Ms Knight is paid to speak for the banks, of course, so it would be surprising if she said anything else. But why on earth can’t the government do both – curb the banks that created the crisis in the first place and nurture the fragile recovery at the same time?
The bankers may not think so, but there is a strong argument that a more secure retail banking system is an essential part of moving forward from the crisis.
The key recommendation of the government-commissioned Vickers report, which will be published on Monday week, is that the retail operations of the banks (current accounts, savings, mortgages, credit cards and loans) should be separated from riskier investment banking activities.
The High Street banking businesses – and the nation’s taxpayers – will thus be ring-fenced from the worst effects of any future collapse, as “casino banks” can be left to go bust.
The banks are opposed to the plan, which they say could cost as much as £10 billion, will prove hugely complex and will put them at a disadvantage to overseas competitors.
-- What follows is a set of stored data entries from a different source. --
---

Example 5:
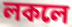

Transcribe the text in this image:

লকলে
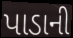
પાડાની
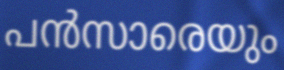
പൻസാരെയും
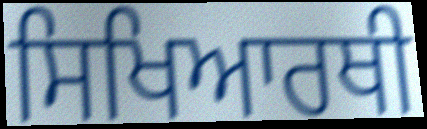
ਸਿਖਿਆਰਥੀ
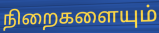
நிறைகளையும்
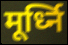
मूर्ध्नि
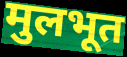
मुलभूत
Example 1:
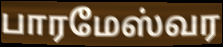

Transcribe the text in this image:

பாரமேஸ்வர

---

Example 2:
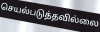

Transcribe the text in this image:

செயல்படுத்தவில்லை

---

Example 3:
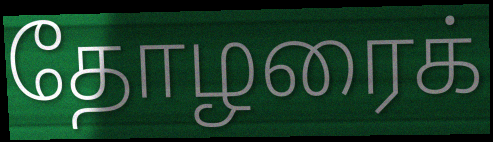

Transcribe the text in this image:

தோழரைக்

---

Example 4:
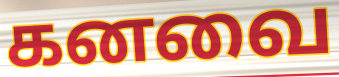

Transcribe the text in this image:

கனவை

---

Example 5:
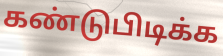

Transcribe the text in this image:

கண்டுபிடிக்க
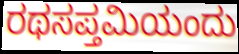
ರಥಸಪ್ತಮಿಯಂದು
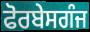
ਫੋਰਬੇਸਗੰਜ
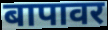
बापावर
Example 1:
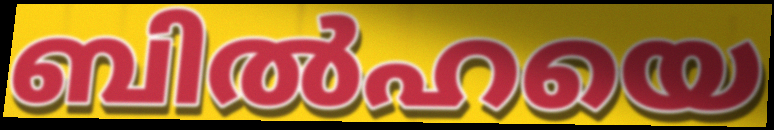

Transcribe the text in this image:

ബിൽഹയെ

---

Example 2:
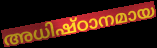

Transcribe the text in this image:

അധിഷ്ഠാനമായ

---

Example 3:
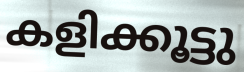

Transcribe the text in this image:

കളിക്കൂട്ടു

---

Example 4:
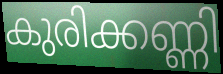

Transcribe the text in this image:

കുരിക്കണ്ണി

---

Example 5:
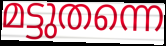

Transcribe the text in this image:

മട്ടുതന്നെ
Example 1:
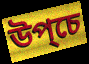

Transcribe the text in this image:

উপ্চে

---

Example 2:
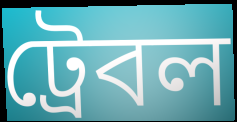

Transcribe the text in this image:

ট্রেবল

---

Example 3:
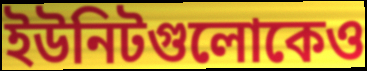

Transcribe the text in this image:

ইউনিটগুলোকেও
Some have already intimated that they will be forced to cut back on lending and raise charges in order to meet the cost of ring-fencing, particularly if they are forced to separate funding from lending.
George Osborne has already accepted the report’s key recommendations, although the pro-bank lobby argues that so much has changed since the commission released its initial findings in April that he would be advised to have a rethink.
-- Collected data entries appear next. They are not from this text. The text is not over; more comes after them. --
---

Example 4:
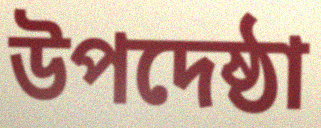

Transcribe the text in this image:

উপদেষ্ঠা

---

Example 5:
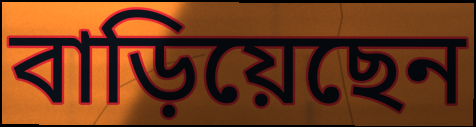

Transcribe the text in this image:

বাড়িয়েছেন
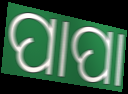
ପାପା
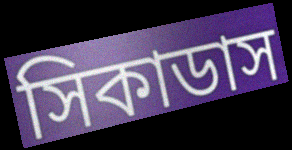
সিকাডাস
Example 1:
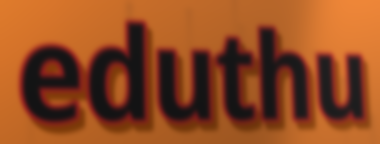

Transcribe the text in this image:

eduthu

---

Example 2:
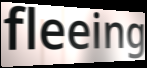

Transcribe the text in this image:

fleeing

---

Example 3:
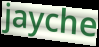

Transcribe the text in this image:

jayche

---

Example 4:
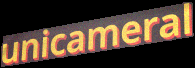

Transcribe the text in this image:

unicameral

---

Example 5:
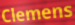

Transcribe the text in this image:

Clemens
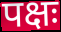
पक्षः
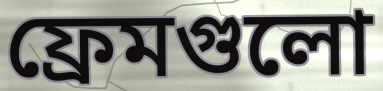
ফ্রেমগুলো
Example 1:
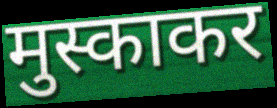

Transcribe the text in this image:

मुस्काकर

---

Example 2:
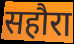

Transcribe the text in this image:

सहौरा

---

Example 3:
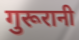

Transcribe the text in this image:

गुरूरानी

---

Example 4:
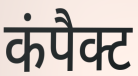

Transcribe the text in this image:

कंपैक्ट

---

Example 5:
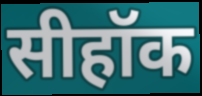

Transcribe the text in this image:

सीहॉक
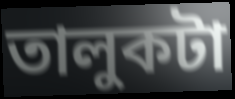
তালুকটা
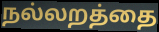
நல்லறத்தை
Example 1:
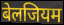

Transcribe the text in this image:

बेलजियम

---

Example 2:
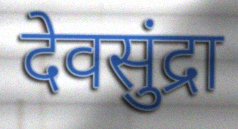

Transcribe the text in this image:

देवसुंद्रा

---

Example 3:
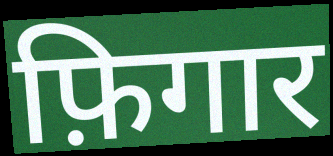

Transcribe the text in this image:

फ़िगार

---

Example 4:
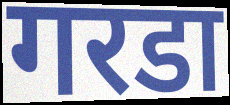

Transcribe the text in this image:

गरडा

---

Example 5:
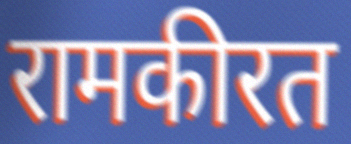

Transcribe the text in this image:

रामकीरत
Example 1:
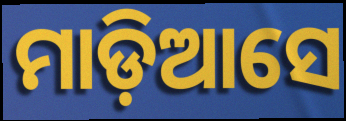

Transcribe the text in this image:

ମାଡ଼ିଆସେ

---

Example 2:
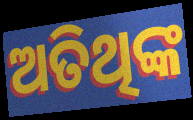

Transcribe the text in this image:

ଅତିଥିଙ୍କ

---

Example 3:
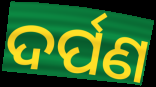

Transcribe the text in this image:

ଦର୍ପଣ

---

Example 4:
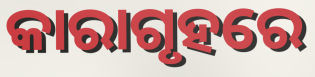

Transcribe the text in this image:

କାରାଗୃହରେ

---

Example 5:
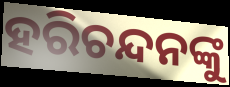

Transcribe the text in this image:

ହରିଚନ୍ଦନଙ୍କୁ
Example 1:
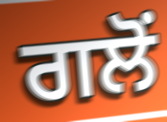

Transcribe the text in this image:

ਗਲੋਂ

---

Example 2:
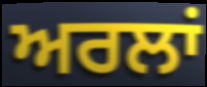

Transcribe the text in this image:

ਅਰਲਾਂ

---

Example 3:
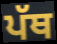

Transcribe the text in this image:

ਪੱਥ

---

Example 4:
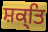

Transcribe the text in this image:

ਸ਼ਕ੍ਤਿ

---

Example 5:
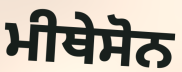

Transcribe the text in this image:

ਮੀਥੇਸੋਨ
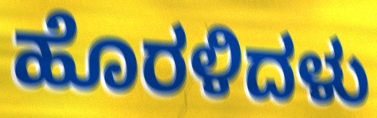
ಹೊರಳಿದಳು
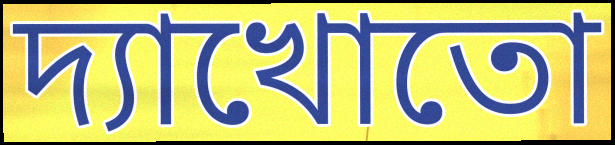
দ্যাখোতো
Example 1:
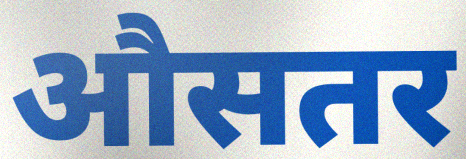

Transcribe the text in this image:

औसतर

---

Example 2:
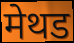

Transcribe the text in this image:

मेथड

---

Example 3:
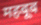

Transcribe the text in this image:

महबूब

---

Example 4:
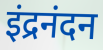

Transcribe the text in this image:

इंद्रनंदन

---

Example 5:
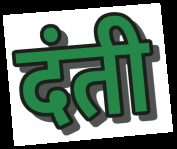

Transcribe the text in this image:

दंती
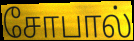
சோபால்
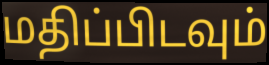
மதிப்பிடவும்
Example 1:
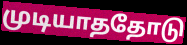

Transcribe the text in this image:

முடியாததோடு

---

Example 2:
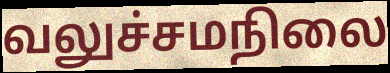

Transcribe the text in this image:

வலுச்சமநிலை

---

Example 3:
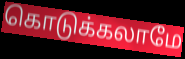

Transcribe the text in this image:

கொடுக்கலாமே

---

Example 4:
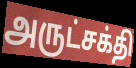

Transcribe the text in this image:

அருட்சக்தி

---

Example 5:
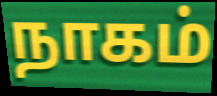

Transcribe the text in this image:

நாகம்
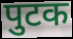
पुटक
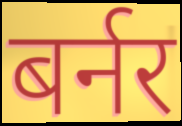
बर्नर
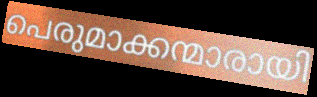
പെരുമാക്കന്മാരായി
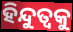
ହିନ୍ଦୁତ୍ୱକୁ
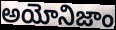
అయోనిజాం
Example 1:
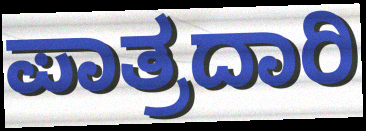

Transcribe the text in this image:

ಪಾತ್ರದಾರಿ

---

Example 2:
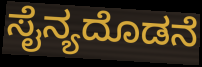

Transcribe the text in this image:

ಸೈನ್ಯದೊಡನೆ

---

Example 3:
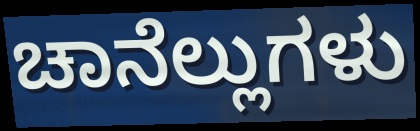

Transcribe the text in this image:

ಚಾನೆಲ್ಲುಗಳು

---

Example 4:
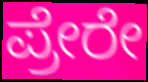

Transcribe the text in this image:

ಪ್ರೇರೇ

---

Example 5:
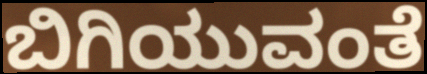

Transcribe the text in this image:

ಬಿಗಿಯುವಂತೆ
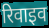
रिवाइव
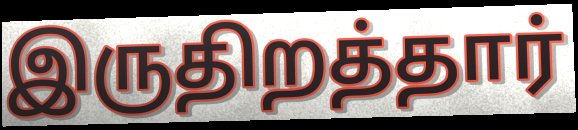
இருதிறத்தார்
Politically, though, that would be extremely risky as the Lib-Dem side of the coalition, particularly business secretary Vince Cable, continues to insist on swift, tough action on a sector that has proved extremely adept at resisting any sort of radical reform, whether it be on pay and bonuses or on lending to small businesses.
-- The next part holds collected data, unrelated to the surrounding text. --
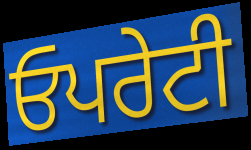
ਓਪਰੇਟੀ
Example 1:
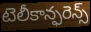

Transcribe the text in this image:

టెలీకాన్ఫరెన్స్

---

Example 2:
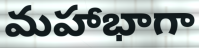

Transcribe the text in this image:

మహాభాగా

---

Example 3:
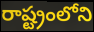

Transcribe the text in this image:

రాష్ట్రంలోని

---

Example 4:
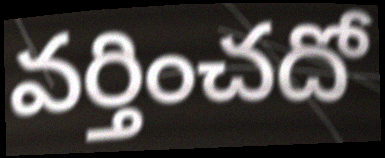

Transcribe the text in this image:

వర్తించదో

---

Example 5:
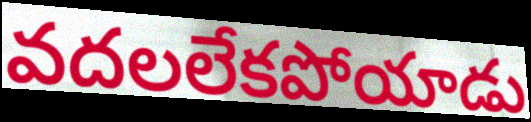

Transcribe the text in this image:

వదలలేకపోయాడు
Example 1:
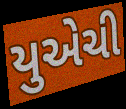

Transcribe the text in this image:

યુએચી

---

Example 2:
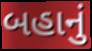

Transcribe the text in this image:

બહાનું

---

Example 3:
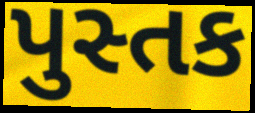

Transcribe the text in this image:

પુસ્તક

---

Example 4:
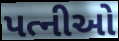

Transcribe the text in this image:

પત્નીઓ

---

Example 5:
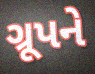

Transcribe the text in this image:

ગ્રૂપને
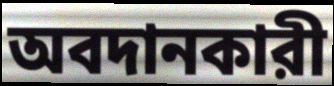
অবদানকারী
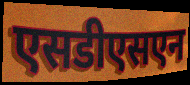
एसडीएसएन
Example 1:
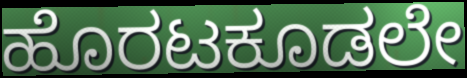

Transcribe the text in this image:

ಹೊರಟಕೂಡಲೇ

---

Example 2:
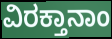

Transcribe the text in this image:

ವಿರಕ್ತಾನಾಂ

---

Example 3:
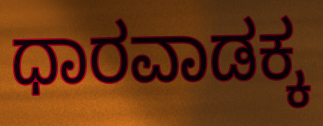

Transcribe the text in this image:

ಧಾರವಾಡಕ್ಕ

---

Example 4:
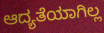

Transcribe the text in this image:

ಆದ್ಯತೆಯಾಗಿಲ್ಲ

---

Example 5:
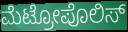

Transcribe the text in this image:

ಮೆಟ್ರೋಪೊಲಿಸ್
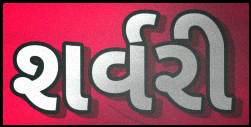
શર્વરી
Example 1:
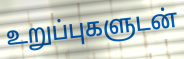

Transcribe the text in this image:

உறுப்புகளுடன்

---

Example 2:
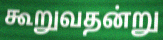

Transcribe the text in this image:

கூறுவதன்று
Osborne may attempt to head off a backlash by delaying full implementation of the reforms – perhaps until as late as 2019, according to some suggestions. That is unlikely to go down well in the Cable camp, nor with the wider public, who hate the banks every bit as much as they did at the height of the crisis.
The row over ring-fencing has tended to overshadow the other aspect of the commission’s remit – to look at ways of ensuring increased competition.
The hasty government-brokered Lloyds’ takeover of Halifax Bank of Scotland at the height of the crisis, which left the combined bank with a near one-third share of the current account market, has received particular scrutiny by the commission.
In its interim report, the commission made clear its view that Lloyds should be made to dispose of many more branches than the 600 or so it has on the auction block. This suggestion was fiercely criticised by the bank, which claimed the delay involved in a larger sale would impede competition. Consumer groups are also keen to see measures to make it easier for customers to switch banks, such as portable account numbers.
Whatever the commission recommends, the final decision rests with Osborne. Positions on the banking industry are so polarised, there’s no chance he will be able to keep everyone happy. It’s more a case of who he’s most afraid of – the banks, or his coalition colleagues and the public.